━━ EXTRACT

Otherwise, we will simply acquire the main file resource exclusive.
If there is no main resource then we acquire nothing and return
FALSE. In the cases that we acquire a resource, we also set the
TopLevelIrp field in the thread local storage to indicate to file
systems beneath us that we have acquired file system resources.
Arguments:
FileObject - Pointer to the file object being written.
Return Value:
NONE
--*/
{
NTSTATUS Status;
PAGED_CODE();
//
// Just call the common version of this function,
// FsRtlAcquireFileExclusiveCommon.
//
Status = FsRtlAcquireFileExclusiveCommon( FileObject, SyncTypeOther, 0 );
//
// This should always be STATUS_SUCCESS since we are not
// allowing failures and the file system cannot fail
// this operation...
//
ASSERT( NT_SUCCESS( Status ) );
}
NTKERNELAPI
NTSTATUS
FsRtlAcquireToCreateMappedSection (
IN PFILE_OBJECT FileObject,
IN ULONG SectionPageProtection
)
/*++
Routine Description:
This routine is meant to replace FsRtlAcquireFileExclusive for
the memory manager. Mm calls this routine to synchronize
for a mapped section create, but filters are allowed
to fail this operation. Other components that want to
synchronize with section creation should call
FsRtlAcquireFileExclusive.

━━━━
━━ SUPPLIED DATA

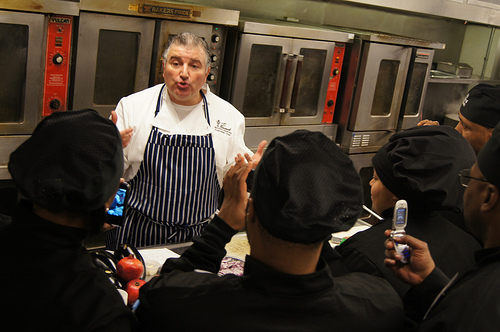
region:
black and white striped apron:
[128, 88, 214, 248]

━━━━

*QUESTIONS ON THE MATERIAL:*
1) In the kernel code on file resource locking, reproduce the passage starting with "If there is" and going on through "object being written.", substituting "per-thread storage" for "thread local storage".
2) Carry the kernel code on file resource locking forward from its last line.

*EXERCISE ANSWERS:*
1)
If there is no main resource then we acquire nothing and return
FALSE. In the cases that we acquire a resource, we also set the
TopLevelIrp field in the per-thread storage to indicate to file
systems beneath us that we have acquired file system resources.
Arguments:
FileObject - Pointer to the file object being written.

2)
This routine calls FsRtlAcquireFileExclusiveCommon to do
all the work.
This routine is used by NtCreateSection to pre-acquire file system
resources in order to avoid deadlocks. If there is a FastIo entry
for AcquireFileForNtCreateSection then that routine will be called.
Otherwise, we will simply acquire the main file resource exclusive.
If there is no main resource then we acquire nothing and return
FALSE. In the cases that we acquire a resource, we also set the
TopLevelIrp field in the thread local storage to indicate to file
systems beneath us that we have acquired file system resources.
Arguments:
FileObject - Pointer to the file object being written.
SectionPageProtection - The access requested for the section being
created.
Return Value:
The status of the operation.
--*/
{
PAGED_CODE();
return FsRtlAcquireFileExclusiveCommon( FileObject, SyncTypeCreateSection, SectionPageProtection );
}
NTKERNELAPI
NTSTATUS
FsRtlAcquireFileExclusiveCommon (
IN PFILE_OBJECT FileObject,
IN FS_FILTER_SECTION_SYNC_TYPE SyncType,
IN ULONG SectionPageProtection
)
/*++
Routine Description:
This routine is used to pre-acquire file system resources in order
to avoid deadlocks. The file system filters for this volume
will be notified about this operation, then, if there is a FastIo
entry for AcquireFileForNtCreateSection, that routine will be called.
Otherwise, we will simply acquire the main file resource exclusive.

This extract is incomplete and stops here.